■ **Text segment**:
┌──
You are asked to allow a CI/CD service account to only create and delete Cloud Storage objects in a single bucket. No predefined role exactly matches this combination. What is the best approach?

  1. Grant the service account `roles/storage.admin` on the project.
  2. Grant the service account `roles/editor` on the project.
  3. Create a custom role with only the required Storage object permissions and bind it to the service account on that bucket.
  4. Grant the service account `roles/storage.objectViewer` on the bucket.
Show Answer

Answer: C) Create a custom role with only the required Storage object permissions and bind it to the service account on that bucket.

The requirement is very specific and no predefined role matches it exactly. Creating a custom role with just the needed Storage object permissions and assigning it at the bucket level enforces strict least privilege. `storage.admin` and `editor` are too broad. `objectViewer` is read-only and does not allow creating or deleting objects.

Key IAM Terms and Patterns

Use these flashcards to reinforce terminology and core patterns before moving on.

Identity and Access Management (IAM)
Identity and Access Management (IAM) lets you manage access control by defining who (identity) has what access (role) for which resource.
Three IAM role types
The IAM role types are: basic, predefined, custom.
Basic roles
Legacy, broad roles: `roles/viewer`, `roles/editor`, `roles/owner`. They apply across most services in a project and should be used carefully due to over-privilege.
Predefined roles
Google-managed roles tailored to specific services and job functions, such as `roles/compute.instanceAdmin` or `roles/storage.objectViewer`. Preferred for least privilege when they fit.
Custom roles
User-defined roles at the project or organization level that bundle selected permissions when predefined roles do not meet exact requirements.
Service account
A service account is a special kind of account used by an application or compute workload, not a person, to make authorized API calls and access Google Cloud resources.
Resource hierarchy order
Organization → Folder → Project → Resource. IAM policies at higher levels are inherited by lower levels.
└──
Data entries:
┌──
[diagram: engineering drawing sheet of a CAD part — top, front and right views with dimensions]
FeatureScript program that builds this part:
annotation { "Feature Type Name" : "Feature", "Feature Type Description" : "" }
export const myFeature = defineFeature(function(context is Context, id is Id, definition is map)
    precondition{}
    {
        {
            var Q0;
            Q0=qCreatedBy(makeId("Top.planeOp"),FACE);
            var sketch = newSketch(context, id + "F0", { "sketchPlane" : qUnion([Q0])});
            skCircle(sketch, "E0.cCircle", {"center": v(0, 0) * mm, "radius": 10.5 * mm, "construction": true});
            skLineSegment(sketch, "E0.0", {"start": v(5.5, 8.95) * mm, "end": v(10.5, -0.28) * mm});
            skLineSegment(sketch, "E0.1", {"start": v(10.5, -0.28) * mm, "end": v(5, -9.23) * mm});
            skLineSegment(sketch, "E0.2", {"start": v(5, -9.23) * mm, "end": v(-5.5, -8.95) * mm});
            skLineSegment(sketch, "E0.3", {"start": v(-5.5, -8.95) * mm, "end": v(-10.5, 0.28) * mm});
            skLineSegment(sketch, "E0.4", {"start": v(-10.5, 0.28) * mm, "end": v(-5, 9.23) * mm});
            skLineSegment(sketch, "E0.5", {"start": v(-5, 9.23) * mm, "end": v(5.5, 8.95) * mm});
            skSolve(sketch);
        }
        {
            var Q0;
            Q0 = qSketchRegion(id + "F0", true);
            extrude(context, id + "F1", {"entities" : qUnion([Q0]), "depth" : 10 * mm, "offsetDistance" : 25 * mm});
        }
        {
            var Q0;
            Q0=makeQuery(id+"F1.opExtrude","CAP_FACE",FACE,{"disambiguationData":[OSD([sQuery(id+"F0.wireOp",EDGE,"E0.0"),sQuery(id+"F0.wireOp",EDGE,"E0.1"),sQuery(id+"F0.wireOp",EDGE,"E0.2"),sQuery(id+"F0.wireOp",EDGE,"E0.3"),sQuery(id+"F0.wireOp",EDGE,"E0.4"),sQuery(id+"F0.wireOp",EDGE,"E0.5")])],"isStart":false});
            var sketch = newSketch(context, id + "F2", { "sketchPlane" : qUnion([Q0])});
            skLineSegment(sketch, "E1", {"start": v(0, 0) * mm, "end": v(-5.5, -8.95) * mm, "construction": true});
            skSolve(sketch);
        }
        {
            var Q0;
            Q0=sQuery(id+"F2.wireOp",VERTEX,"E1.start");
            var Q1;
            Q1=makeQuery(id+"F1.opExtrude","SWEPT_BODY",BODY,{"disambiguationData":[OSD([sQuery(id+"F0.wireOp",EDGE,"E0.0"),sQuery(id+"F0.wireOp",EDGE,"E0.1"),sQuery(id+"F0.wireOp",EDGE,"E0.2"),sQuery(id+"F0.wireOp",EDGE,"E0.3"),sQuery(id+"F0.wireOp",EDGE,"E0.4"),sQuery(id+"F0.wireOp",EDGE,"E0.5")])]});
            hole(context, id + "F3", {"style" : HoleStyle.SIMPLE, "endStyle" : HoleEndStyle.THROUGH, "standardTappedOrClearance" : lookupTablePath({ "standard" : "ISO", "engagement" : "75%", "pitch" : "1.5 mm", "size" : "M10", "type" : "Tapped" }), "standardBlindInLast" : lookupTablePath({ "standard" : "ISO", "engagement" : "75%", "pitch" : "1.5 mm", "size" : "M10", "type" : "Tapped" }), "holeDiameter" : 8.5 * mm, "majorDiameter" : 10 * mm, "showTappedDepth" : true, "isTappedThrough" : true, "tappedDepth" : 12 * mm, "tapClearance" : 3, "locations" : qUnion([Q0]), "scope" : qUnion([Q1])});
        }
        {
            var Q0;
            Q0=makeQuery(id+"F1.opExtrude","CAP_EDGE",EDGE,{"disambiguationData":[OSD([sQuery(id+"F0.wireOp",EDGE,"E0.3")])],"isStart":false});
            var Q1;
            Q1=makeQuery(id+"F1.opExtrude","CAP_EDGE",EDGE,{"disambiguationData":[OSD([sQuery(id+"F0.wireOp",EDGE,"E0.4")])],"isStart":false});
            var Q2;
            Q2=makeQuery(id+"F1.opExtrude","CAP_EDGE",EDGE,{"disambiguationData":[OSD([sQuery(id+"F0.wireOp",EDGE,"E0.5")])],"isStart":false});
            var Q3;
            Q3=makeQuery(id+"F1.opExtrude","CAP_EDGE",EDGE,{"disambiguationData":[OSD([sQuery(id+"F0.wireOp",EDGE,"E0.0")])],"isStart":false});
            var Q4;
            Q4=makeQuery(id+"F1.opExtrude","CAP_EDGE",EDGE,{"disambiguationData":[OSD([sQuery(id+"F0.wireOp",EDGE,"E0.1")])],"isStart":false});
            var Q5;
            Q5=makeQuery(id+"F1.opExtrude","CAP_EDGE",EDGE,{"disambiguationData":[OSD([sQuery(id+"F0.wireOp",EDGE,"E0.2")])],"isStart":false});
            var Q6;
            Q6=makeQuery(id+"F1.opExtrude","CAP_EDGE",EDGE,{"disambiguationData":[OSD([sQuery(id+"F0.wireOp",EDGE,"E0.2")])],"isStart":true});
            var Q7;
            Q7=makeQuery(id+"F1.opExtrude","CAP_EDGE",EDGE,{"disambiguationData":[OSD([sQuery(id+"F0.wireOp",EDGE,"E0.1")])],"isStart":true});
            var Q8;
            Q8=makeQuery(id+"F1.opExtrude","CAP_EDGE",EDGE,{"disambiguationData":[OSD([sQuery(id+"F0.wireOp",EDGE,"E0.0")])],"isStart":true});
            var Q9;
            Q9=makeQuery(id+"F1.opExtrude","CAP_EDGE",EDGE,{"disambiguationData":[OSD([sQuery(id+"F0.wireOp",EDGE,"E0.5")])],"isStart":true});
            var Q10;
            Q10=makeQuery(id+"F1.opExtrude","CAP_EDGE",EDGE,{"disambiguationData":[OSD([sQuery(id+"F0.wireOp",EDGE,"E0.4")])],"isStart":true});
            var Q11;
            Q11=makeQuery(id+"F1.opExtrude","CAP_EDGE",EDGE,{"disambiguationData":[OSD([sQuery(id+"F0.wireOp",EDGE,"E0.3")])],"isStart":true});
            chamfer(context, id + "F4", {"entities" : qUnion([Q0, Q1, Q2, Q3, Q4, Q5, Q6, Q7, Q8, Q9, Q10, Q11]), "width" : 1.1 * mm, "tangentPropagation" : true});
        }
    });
└──
■ **Task details**: Rewrite the IAM text from "Custom roles" to "meet exact requirements.", replacing "exact requirements" with "specific needs". This material has no connection to the IAM text.

■ **Response to this task**:
Custom roles
User-defined roles at the project or organization level that bundle selected permissions when predefined roles do not meet specific needs.